A model letter this; brief and to the point.
Our urbane and gentlemanly sheik was, however, not quite so charming when it came to settling time. We had sent at first for fifty men, and the price agreed upon was five piasters, or about a shilling English, for each man per day. In answer to this call, there first came forty men for half a day; then a hundred men for a whole day, or what was called a whole day; so making a total of six pounds due for wages. But the descendants of the Kashefs would hear of nothing so commonplace as the simple fulfillment of a straightforward contract. he demanded full pay for a hundred men for two whole days, a gun for himself, and a liberal backshîsh in cash. Finding he had asked more than he had any chance of getting, he conceded the question of wages, but stood out for a game-bag and a pair of pistols. Finally, he was obliged to be content with the six pounds for his men, and for himself two pots of jam, two boxes of sardines, a bottle of eau-de-cologne, a box of pills, and half a sovereign.
By four o’clock he and his followers were gone, and we once more had the place to ourselves. So long as they were there it was impossible to do anything, but now, for the first time, we fairly entered into possession of our newly found treasure.
All the rest of that day, and all the next day, we spent at work in and about the speos. L—— and the little lady took their books and knitting there, and made a little drawing-room of it. The writer copied paintings and inscriptions. The idle man and the painter took measurements and surveyed the ground round about, especially endeavoring to make out the plan of certain fragments of wall, the foundations of which were yet traceable.

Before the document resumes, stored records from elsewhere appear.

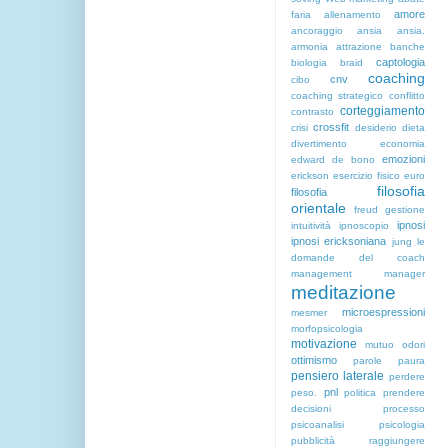
amore
faria
allenamento
ancoraggio
ansia
ansia.
armonia
attrazione
banche
captologia
biologia
braid
coaching
cnv
cibo
coaching strategico
conflitto
corteggiamento
contrasto
crossfit
crisi
desiderio
dieta
divertimento
economia
emozioni
edward de bono
erickson
esercizio fisico
euro
filosofia
filosofia
orientale
freud
gestione
ipnosi
intuitività
ipnoscopio
ipnosi ericksoniana
jung
le
domande del coach
management
manager
meditazione
microespressioni
mesmer
morfopsicologia
motivazione
mutuo
odori
ottimismo
parole
paura
pensiero laterale
perdere
pnl
peso.
politica
prendere
decisioni
processo
psicoanalisi
psicologia
pubblicità
raggiungere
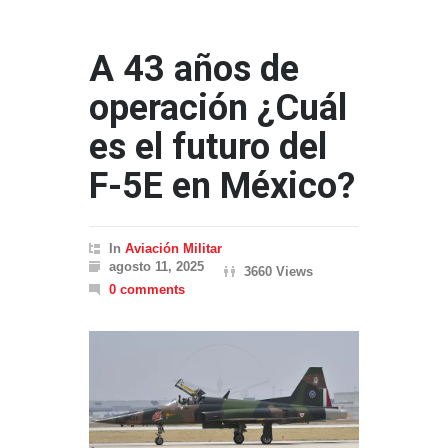
A 43 años de
operación ¿Cuál
es el futuro del
F-5E en México?
In
Aviación Militar
agosto 11, 2025
3660 Views
0 comments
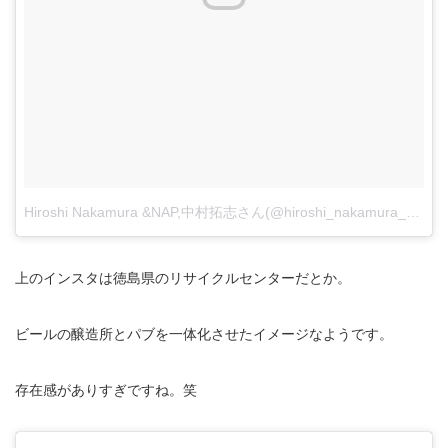
Hiroshi Nakamura &NAP,中村拓志さん(@hiroshi_nakamura_naparchitects)がシェアした投稿
上のインスタは徳島県のリサイクルセンターだとか。
ビールの醸造所とパブを一体化させたイメージなようです。
存在感がありすぎですね。笑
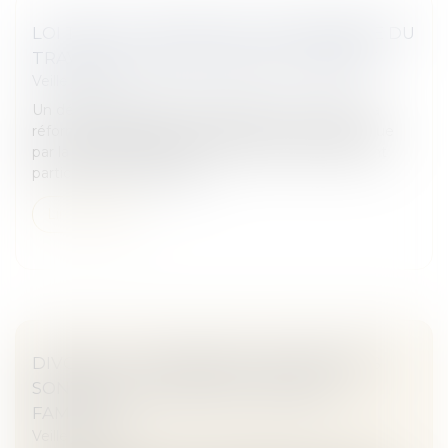
LOI TRAVAIL : DÉCRET SUR LA MÉDECINE DU
TRAVAIL - ÉDITIONS FRANCIS LEFEBVRE
Veille juridique
Un décret du 27 décembre 2016 met en œuvre la
réforme d'ampleur de la médecine du travail prévue
par la loi 2016-1088 du 8 août 2016 (loi Travail). Sont
particulièrement à signa...
Lire la suite
DIVORCE : LES PENSIONS ALIMENTAIRES
SONT MIEUX GARANTIES | DOSSIER
FAMILIAL
Veille juridique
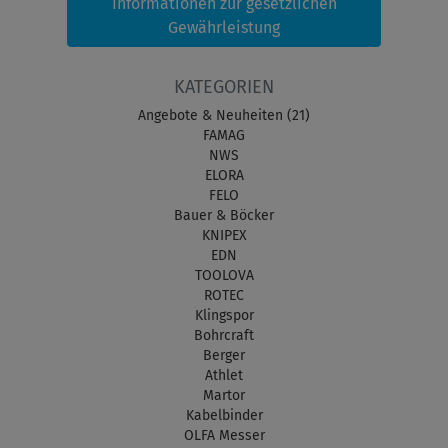
Informationen zur gesetzlichen
Gewährleistung
KATEGORIEN
Angebote & Neuheiten (21)
FAMAG
NWS
ELORA
FELO
Bauer & Böcker
KNIPEX
EDN
TOOLOVA
ROTEC
Klingspor
Bohrcraft
Berger
Athlet
Martor
Kabelbinder
OLFA Messer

A careful examination of these ruins, and a little clearing of the sand here and there, led to further discoveries. They found that the speos had been approached by a large outer hall built of sun-dried brick, with one principal entrance facing the Nile, and two side entrances facing northward. The floor was buried deep in sand and débris, but enough of the walls remained above the surface to show that the ceiling had been vaulted and the side entrances arched.
The southern boundary wall of this hall, when the surface sand was removed, appeared to be no less than twenty feet in thickness. This was not in itself so wonderful, there being instances of ancient Egyptian crude-brick walls which measure eighty feet in thickness;[127] but it was astounding as compared with the north, east, and west walls, which measured only three feet. Deeming it impossible that this mass could be solid throughout, the idle man set to work with a couple of sailors to probe the center part of it, and it soon became evident that there was a hollow space about three feet in width running due east and west down not quite exactly the middle of the structure.
All at once the idle man thrust his fingers into a skull!
This was such an amazing and unexpected incident that for the moment he said nothing, but went on quietly displacing the sand and feeling his way under the surface. The next instant his hand came in contact with the edge of a clay bowl, which he carefully withdrew. It measured about four inches in diameter, was hand-molded, and full of caked sand. He now proclaimed his discoveries and all ran to help in the work. Soon a second and smaller skull was turned up, then another bowl, and then, just under the place from which the bowls were taken, the bones of two skeletons, all detached, perfectly desiccated, and apparently complete. The remains were those of a child and a small grown person—probably a woman. The teeth were sound; the bones wonderfully delicate and brittle. As for the little skull (which had fallen apart at the sutures), it was pure and fragile in texture as the cup of a water-lily.
We laid the bones aside as we found them, examining every handful of sand, in the hope of discovering something that might throw light upon the burial. But in vain. We found not a shred of clothing, not a bead, not a coin, not the smallest vestige of anything that might help one to judge whether the interment had taken place a hundred years ago or a thousand.
We now called up all the crew, and went on excavating downward into what seemed to be a long and narrow vault measuring some fifteen feet by three.